『スマホはどこまで脳を壊すか』
朝日新書より発売中

 2060年、この年には、1981~96年に生まれた「デジタルネイティブ」の世代が65歳以上人口の多数を占めるようになります。果たして世界はどうなっているでしょうか。このまま対策を講じなければ、インターネットを日常的に使用する「オンライン習慣」によって、「ものを考えられない」「何かに集中することができない」「コミュニケーションがとれない」、そんな人たちであふれかえってしまうのではないかと、危機感を覚えています。

 私たちのおでこの裏側には「前頭前野」という脳の領域があります。前頭前野は、ものを考えたり、理解したり、覚えたりといった、私たちが知的な活動をする上で必要な「認知機能」を支えています。さらに、感情をコントロールしたり、他人の気持ちを推し量ったりするなど、私たちが社会生活を営む上で必要なコミュニケーションに関わる機能も支えています。前頭前野の成長期にあたる10代の子どもたちにとって、勉強や仲間たちとの豊かなコミュニケーションを通して、前頭前野を鍛えて発達させていくことが重要であるといえます。また、前頭前野がある程度発達した後の大人たちも、仕事や日常生活の中で意識的に使うことで認知機能を維持していくことが必要となってきます。

▶ **課題 A**
本文抜粋の「2060年、この年には、19」から「くことが必要となってきます。」までを、「オンライン習慣」を「ネット習慣」に置き換えて書き直すこと。
▶ **課題 B**
本文抜粋によると、10代の子どもたちにとって前頭前野を鍛えて発達させることが重要なのはなぜか。1〜3文で説明すること。

▶ **元データ**
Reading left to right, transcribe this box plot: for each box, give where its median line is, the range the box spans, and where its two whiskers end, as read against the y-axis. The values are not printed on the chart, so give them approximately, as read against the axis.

▶ **解答 A**
2060年、この年には、1981~96年に生まれた「デジタルネイティブ」の世代が65歳以上人口の多数を占めるようになります。果たして世界はどうなっているでしょうか。このまま対策を講じなければ、インターネットを日常的に使用する「ネット習慣」によって、「ものを考えられない」「何かに集中することができない」「コミュニケーションがとれない」、そんな人たちであふれかえってしまうのではないかと、危機感を覚えています。

 私たちのおでこの裏側には「前頭前野」という脳の領域があります。前頭前野は、ものを考えたり、理解したり、覚えたりといった、私たちが知的な活動をする上で必要な「認知機能」を支えています。さらに、感情をコントロールしたり、他人の気持ちを推し量ったりするなど、私たちが社会生活を営む上で必要なコミュニケーションに関わる機能も支えています。前頭前野の成長期にあたる10代の子どもたちにとって、勉強や仲間たちとの豊かなコミュニケーションを通して、前頭前野を鍛えて発達させていくことが重要であるといえます。また、前頭前野がある程度発達した後の大人たちも、仕事や日常生活の中で意識的に使うことで認知機能を維持していくことが必要となってきます。

▶ **解答 B**
10代は前頭前野の成長期にあたるからだ。前頭前野は、ものを考えたり理解したり覚えたりする認知機能を支えている。また、感情のコントロールや他人の気持ちを推し量るといった、社会生活に必要なコミュニケーションに関わる機能も支えている。